Откровения, которых не хотелось - страница 3
Ты зачем так? Паром через двадцать минут.
Я смотрю на тебя и не могу расхохотаться. Раньше бы обязательно расхохоталась, а теперь совсем не смешно.
Извини меня, говорю, извини, я не хотела, я совсем не хотела тебя расстроить. Я не это имела в виду. Помнишь, как мы сидели на нагретой солнцем брусчатке и пили пиво, спрятанное в коричневый пакет?
Ты киваешь и бросаешь чайке хлеб такого же цвета, как тот пакет.
А небо становится цветом вишневого пива, которое было тогда у меня в бутылке.
Я тогда загадала, чтобы всегда было так хорошо, чтобы мы могли сидеть с тобой, слышать друг друга, видеть большое небо и маленьких птичек, и облака-ракушки, и музыкантов, и шарики.
Ты снова тяжело вздыхаешь.
Часы на башне бьют шесть раз. На стоянке возле мечети намного больше машин. Мужчины снуют туда-сюда. Все в белом. С ковриками, зажатыми под мышками, углубленные внутрь себя. Некоторые из них смотрят на небо. Мне хотелось бы забраться внутрь их, посмотреть на небо их глазами, чтобы понять, что они там видят.
Иногда я вижу там свободу, иногда – боль.
Что там видят мужчины, спрашиваю я у тебя.
Где, не понимаешь ты, в мечети?
Нет, на небе.
То же самое, что и все остальные. То же самое, что и ты.

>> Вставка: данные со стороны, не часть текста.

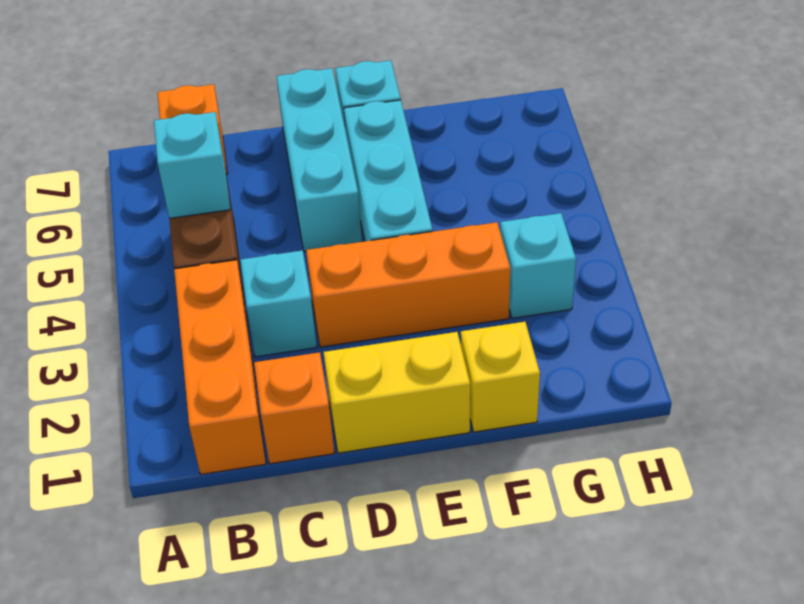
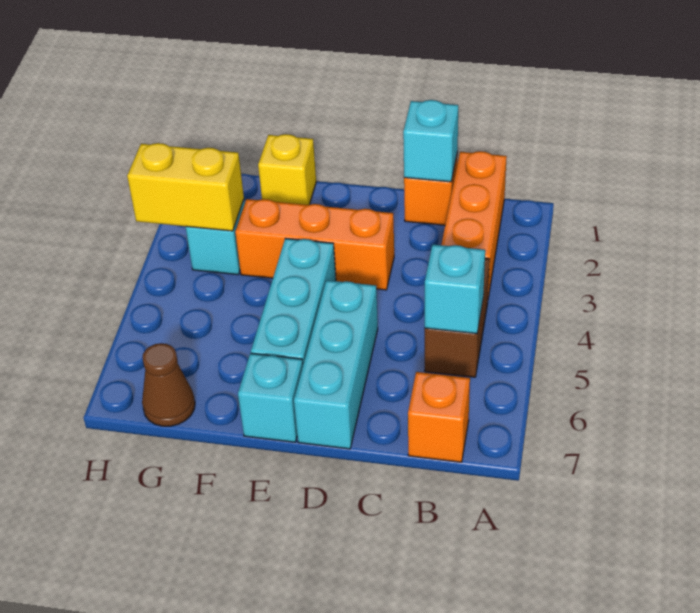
cyan 1x1 brick [241,250,317,357] -> cyan 1x1 brick moved to [403,100,458,182]
yellow 1x2 brick [324,332,470,453] -> yellow 1x2 brick moved to [127,143,244,231]
none -> brown 1x1 cone [142,343,195,426]

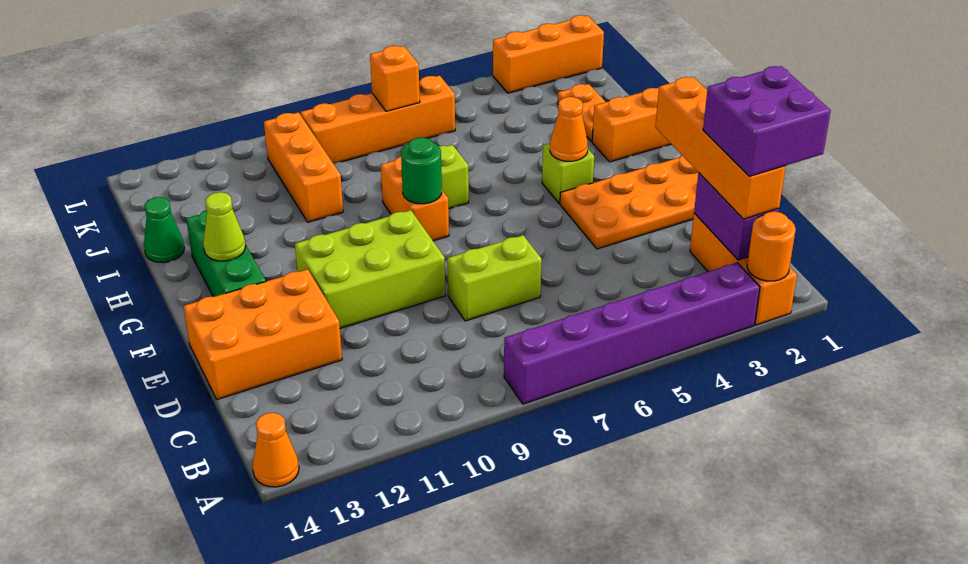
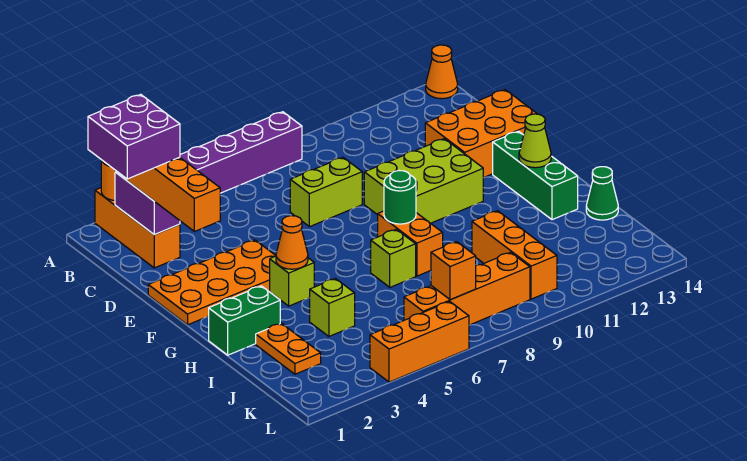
orange 1x2 brick [592,88,671,162] -> green 1x2 brick [208,286,280,355]
none -> lime 1x1 brick [310,279,355,336]
orange 1x3 brick [493,15,604,93] -> orange 1x3 brick moved to [370,301,469,382]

Я вижу там саму себя. Я становлюсь пузырьком, шариком, наполняюсь воздухом, отрываюсь от земли и парю. Зацепляюсь за ветку, но мне удается высвободиться, и я пролетаю над полумесяцем на мечети, над мужчинами, над чайками, над проливом, над женщиной с собакой на голове, которая торопливо и нервно топчется с ноги на ногу, постукивая своими туфлями-утюжками. Я плыву над городом и больше тебя не вижу.
3
Это очень интимный процесс. Бог слышит женщину по-другому, не так, как мужчину. Может, лучше, может, хуже.
Мальчик-разносчик кричит мне вслед: спасибо, миссис.
Я останавливаюсь на мгновение, чтобы поправить его, но передумываю.
Добродушный мужчина с бесхитростной улыбкой протягивает нам арабскую сладость в желтой тарелке.
Она, наверное, с медом, говоришь ты. И мне приходится оставить тарелочку на набережной, вдоль которой мы идем, не глядя друг на друга, не глядя на воду. Только на ноги и на другого мальчика, которому недостает двух передних зубов и хорошей трепки. Он показывает нам средний палец и убегает.
Ты смеешься, и я сжимаюсь от боли.
Твой смех. Прошло восемь месяцев, и я не могла забыть его ни на секунду, но когда услышала снова, он оказался совсем не таким. Намного больнее и жестче.
Старуха продает жареные каштаны.
Ты хочешь жареных каштанов, спрашиваю я, вглядываясь в твое похмурневшее лицо. Не знаю, любишь ли ты жареные каштаны.
Я не помню, люблю ли я их сама.
Мне хотелось бы, чтобы тебе нравилась музыка, и мы могли о ней говорить.
Тебе и стихи не нравятся, но я все же читаю тебе несколько по памяти, не смотря в твою сторону, на полшага впереди, чтобы не увидеть твою реакцию. Немного – чтобы позлить тебя.
По твоему дыханию я понимаю – ты понял. Прочувствовал, нутром понял. Потому что рассудком никогда не понимал.
У тебя соленые поцелуи. У меня – сигаретные, с запахом жвачки и сладких духов.
Я мысленно считаю до двадцати, смотрю на набережную, и говорю: тебе пора домой.
На самом деле, это мне пора. Тебя никто не ждет дома. А меня ждут.
На шестом повороте мне направо. Там стоит желтый трамвай, затерявшийся среди желтых домов.
Однажды я хотела написать желто-серую песню крика. Наша с тобой любовь – желто-серая.